In reviewing the policy with the five layer policy analysis model each aspect will bring complex issues. I have little experience with policy as it relates to decriminalizing the homeless loitering.  Perhaps the most challenging aspect for me will be the economics. It is reported, “federal spending for people who are homeless increased every year in the last decade, more than doubling to over $5 billion. This spending includes both targeted dollars in homeless-specific federal programs and the estimated spending for people who are homeless and using nontargeted federal programs” (Hombs, M. 2011). I am aware most issues are moved by the economics of a matter, but it is an aspect that I do not have much experience with. The political factors that will influence this policy that I am aware of are: lobbying for change of law, creation of public programs, or funding for private programs. I have little experience in the political realm. In dealing with the ideological factors, I have some experience in dealing with the homeless population and the stigma that some communities hold.  I believe changing businesses’ and the public’s attitudes towards the homeless population may be a significant challenge as many view them as a menace to organized society. Social movements to support this policy are beginning already. I am aware that California has a proposed Homeless Bill of Rights that is gaining support. I am also unaware of social welfare history that deals specifically with homeless loitering, though, I think the vagrancy laws of the past might relatable.

This policy could measure outcomes by these factors including: cost, quality of life, number of homeless deaths, crime rates, and number of homeless individuals in a community. Cost would be measured by state and local governments’ revenue for policy enactment, as well as local businesses income gains and losses. Quality of life could be measured by a set of standards or by surveys of individuals before and after policy enactment. Crime rates could be measured by local law enforcement agencies before and after policy enactment. The number of homeless in a community can be measured during homeless point in time counts before and after policy enactment. While these factors are multifaceted they would be a good starting point for outcomes of the policy.

Depending on the anticipations of specific outcome findings the policy will be approached differently.  Were it measured by the amount of homeless on the streets a different approach and different outcomes will be desired; that is it would tend to be more removal based. If this was the case the policy would alter dramatically; meaning the types of measurements used are fundamental to having a policy oriented toward the social worker and implementation of the social work core values.


 

References

Chamard, S. (2010).
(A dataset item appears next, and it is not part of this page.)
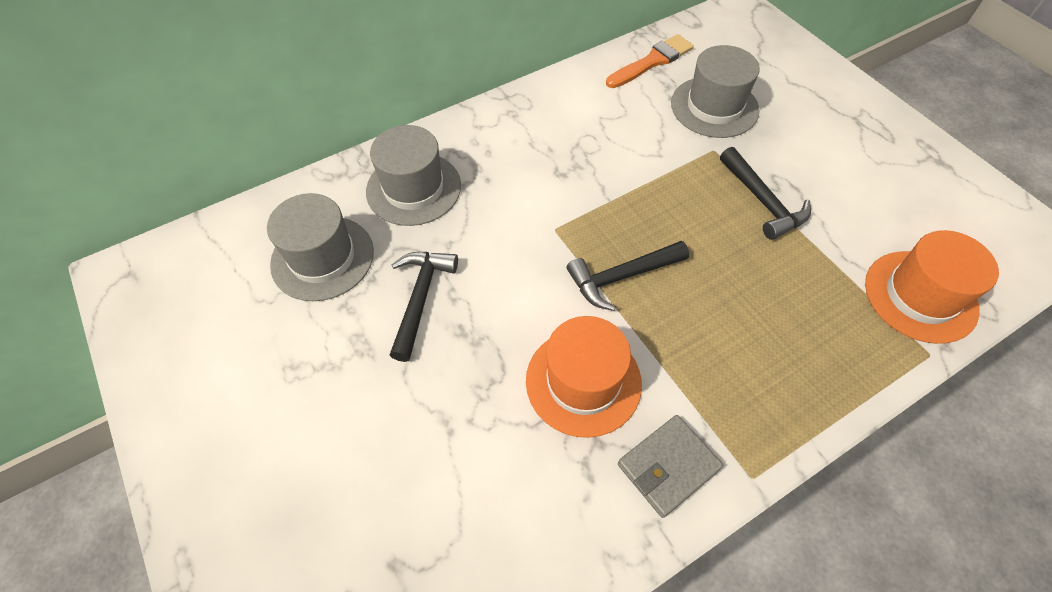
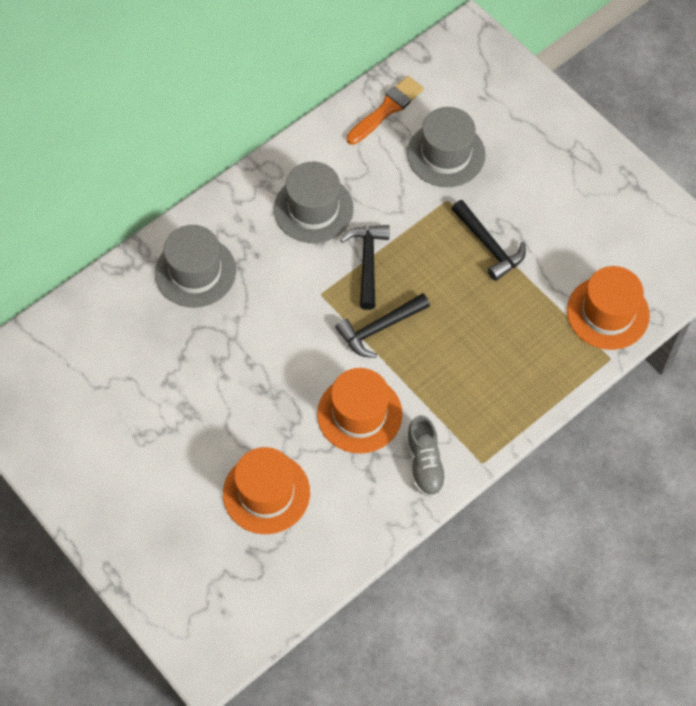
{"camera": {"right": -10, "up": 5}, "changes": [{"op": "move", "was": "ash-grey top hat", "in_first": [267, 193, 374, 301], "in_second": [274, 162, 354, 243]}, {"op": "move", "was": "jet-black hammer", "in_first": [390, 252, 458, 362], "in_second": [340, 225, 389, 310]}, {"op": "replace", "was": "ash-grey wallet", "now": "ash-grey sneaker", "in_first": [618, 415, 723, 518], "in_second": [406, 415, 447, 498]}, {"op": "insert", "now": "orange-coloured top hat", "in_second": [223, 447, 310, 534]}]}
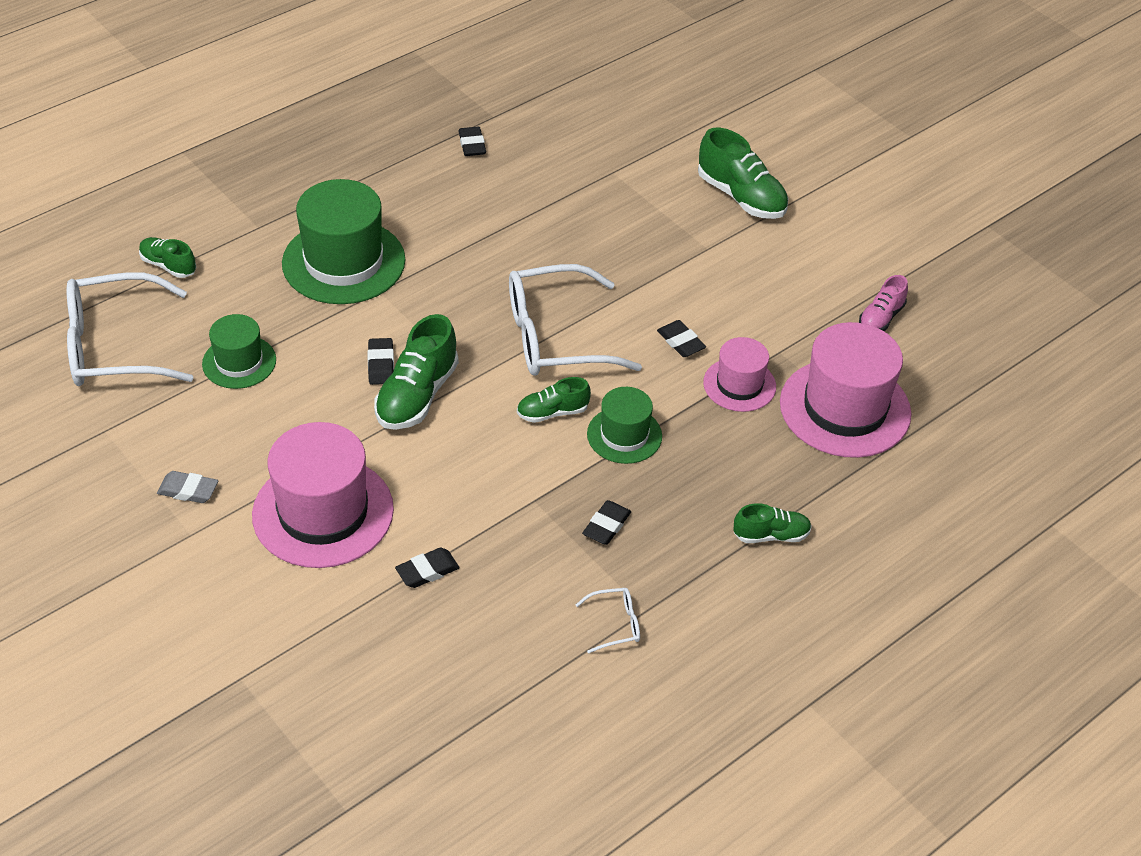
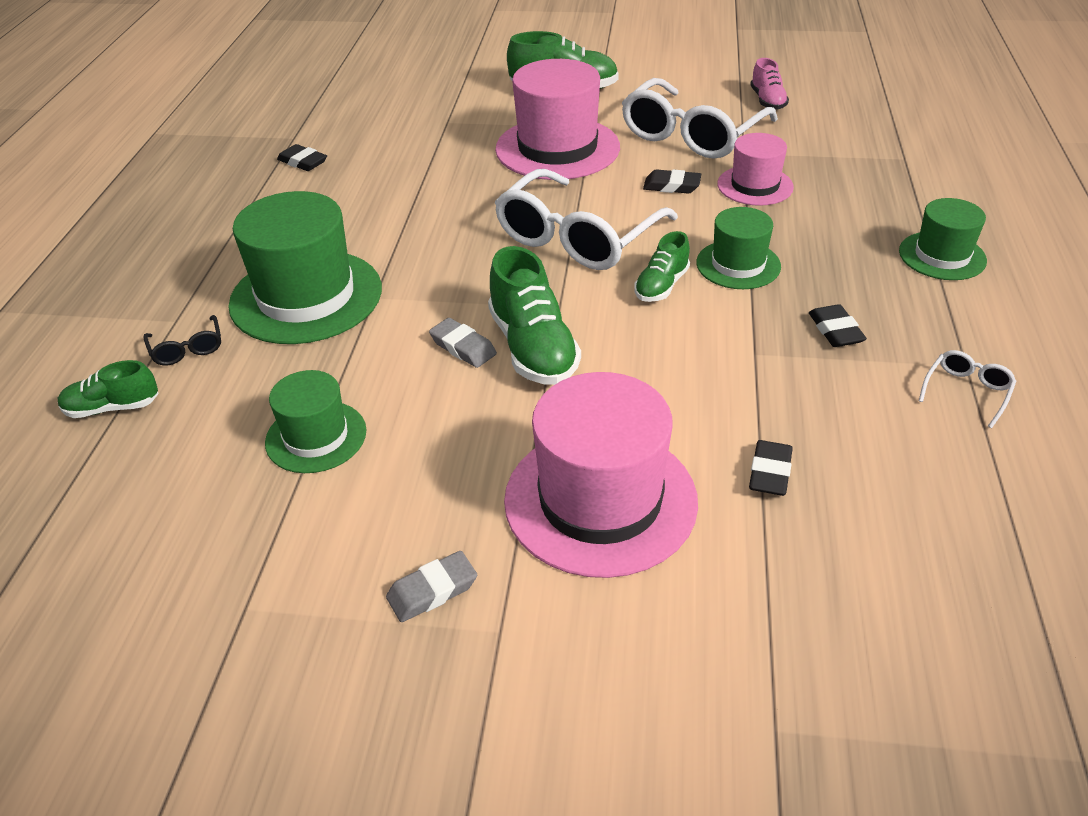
{"camera": {"right": -40, "up": -5}, "changes": [{"op": "move", "was": "snow-white eyeglasses", "in_first": [66, 272, 193, 386], "in_second": [622, 78, 778, 159]}, {"op": "recolor", "was": "jet-black eraser", "now": "ash-grey eraser", "in_first": [368, 338, 394, 385], "in_second": [429, 318, 497, 368]}, {"op": "replace", "was": "leaf-green sneaker", "now": "leaf-green top hat", "in_first": [733, 503, 812, 543], "in_second": [899, 198, 987, 280]}, {"op": "move", "was": "rose-pink top hat", "in_first": [780, 322, 911, 458], "in_second": [495, 59, 620, 180]}, {"op": "insert", "now": "jet-black eyeglasses", "in_second": [143, 315, 221, 365]}]}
Homeless encampments. Washington, DC: U.S. Dept. of Justice, Office of Community

Oriented Policing Services.

Hombs, M. (2011). Modern homelessness a reference handbook. Santa Barbara, Calif.: ABC-CLIO.

Code of ethics of the National Association of Social Workers. (1999). Washington, D.C.: The Association.

Illegal to be homeless: The criminalization of homelessness in the United States : Illegal to be homeless

                2004 report. (2004). Washington, D.C. (1012 14th St., NW, Suite 600, Washington 20005):

                National Coalition for the Homeless.